(Saved entries)
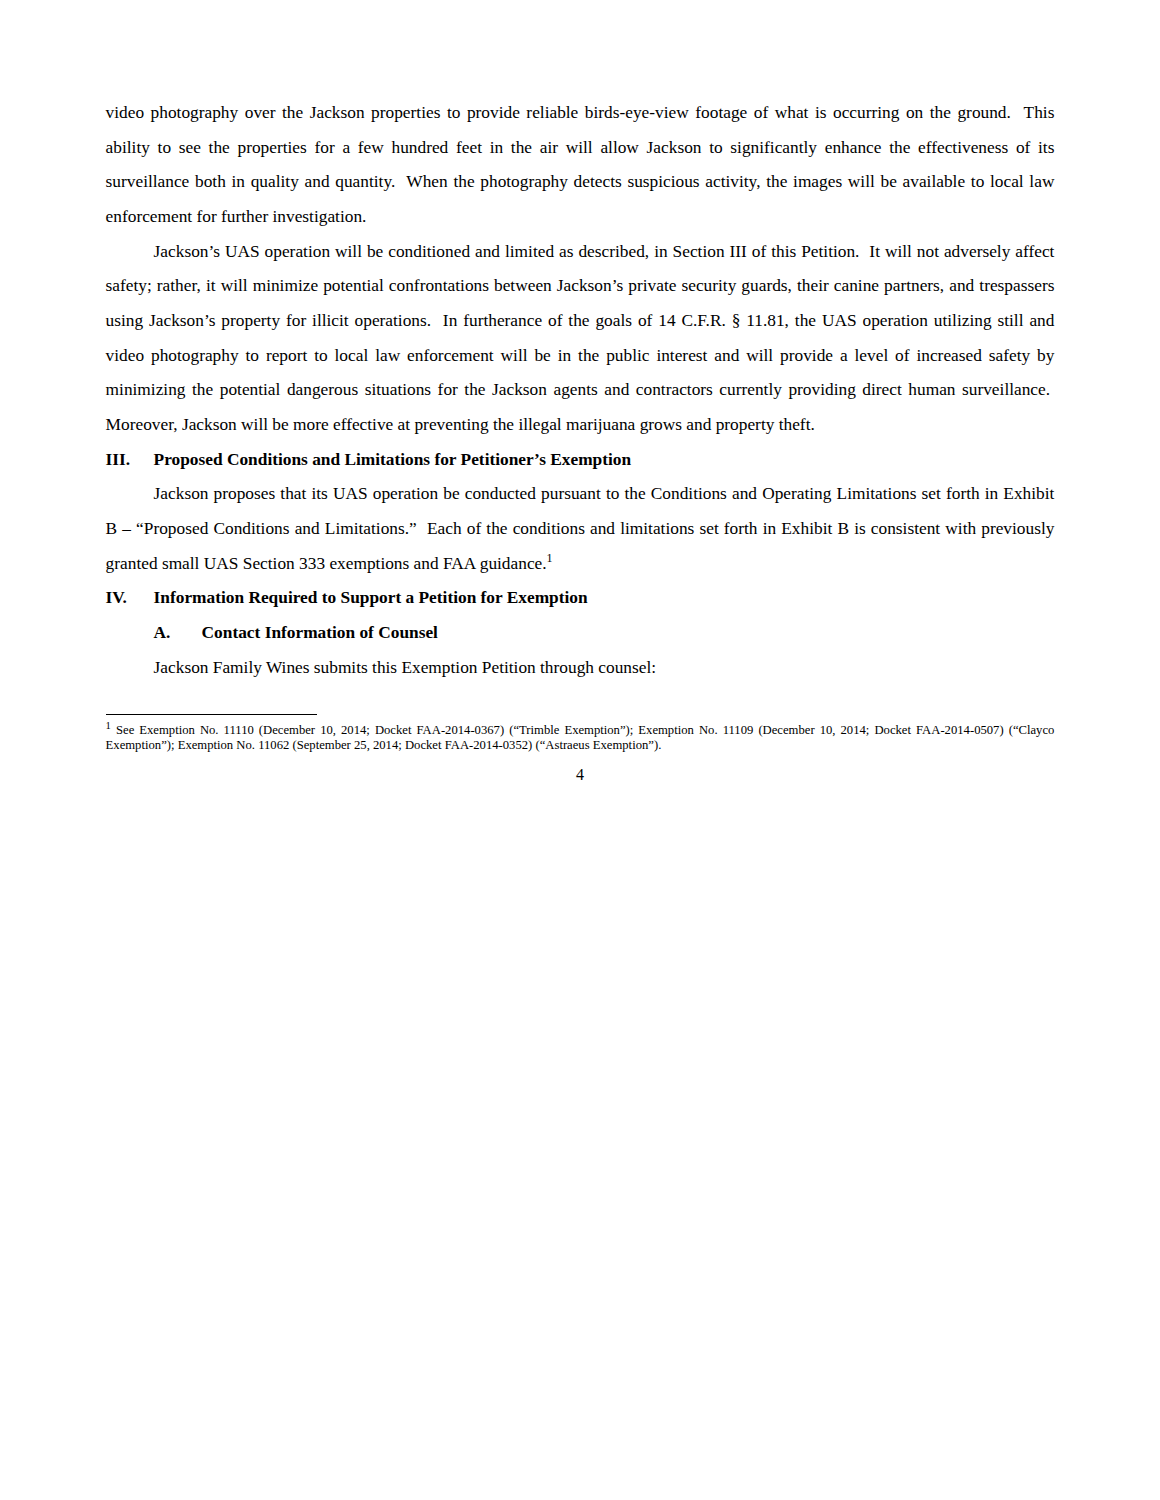video photography over the Jackson properties to provide reliable birds-eye-view footage of what is occurring on the ground. This ability to see the properties for a few hundred feet in the air will allow Jackson to significantly enhance the effectiveness of its surveillance both in quality and quantity. When the photography detects suspicious activity, the images will be available to local law enforcement for further investigation.
Jackson’s UAS operation will be conditioned and limited as described, in Section III of this Petition. It will not adversely affect safety; rather, it will minimize potential confrontations between Jackson’s private security guards, their canine partners, and trespassers using Jackson’s property for illicit operations. In furtherance of the goals of 14 C.F.R. § 11.81, the UAS operation utilizing still and video photography to report to local law enforcement will be in the public interest and will provide a level of increased safety by minimizing the potential dangerous situations for the Jackson agents and contractors currently providing direct human surveillance. Moreover, Jackson will be more effective at preventing the illegal marijuana grows and property theft.
III. Proposed Conditions and Limitations for Petitioner’s Exemption
Jackson proposes that its UAS operation be conducted pursuant to the Conditions and Operating Limitations set forth in Exhibit B – “Proposed Conditions and Limitations.” Each of the conditions and limitations set forth in Exhibit B is consistent with previously granted small UAS Section 333 exemptions and FAA guidance.1
IV. Information Required to Support a Petition for Exemption
A. Contact Information of Counsel
Jackson Family Wines submits this Exemption Petition through counsel:
1 See Exemption No. 11110 (December 10, 2014; Docket FAA-2014-0367) (“Trimble Exemption”); Exemption No. 11109 (December 10, 2014; Docket FAA-2014-0507) (“Clayco Exemption”); Exemption No. 11062 (September 25, 2014; Docket FAA-2014-0352) (“Astraeus Exemption”).
4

_YOUR TASK_
Wherever a line of the data holds "Proposed", copy that line.

_EXERCISE RESPONSE_
III. Proposed Conditions and Limitations for Petitioner’s Exemption
Jackson proposes that its UAS operation be conducted pursuant to the Conditions and Operating Limitations set forth in Exhibit B – “Proposed Conditions and Limitations.” Each of the conditions and limitations set forth in Exhibit B is consistent with previously granted small UAS Section 333 exemptions and FAA guidance.1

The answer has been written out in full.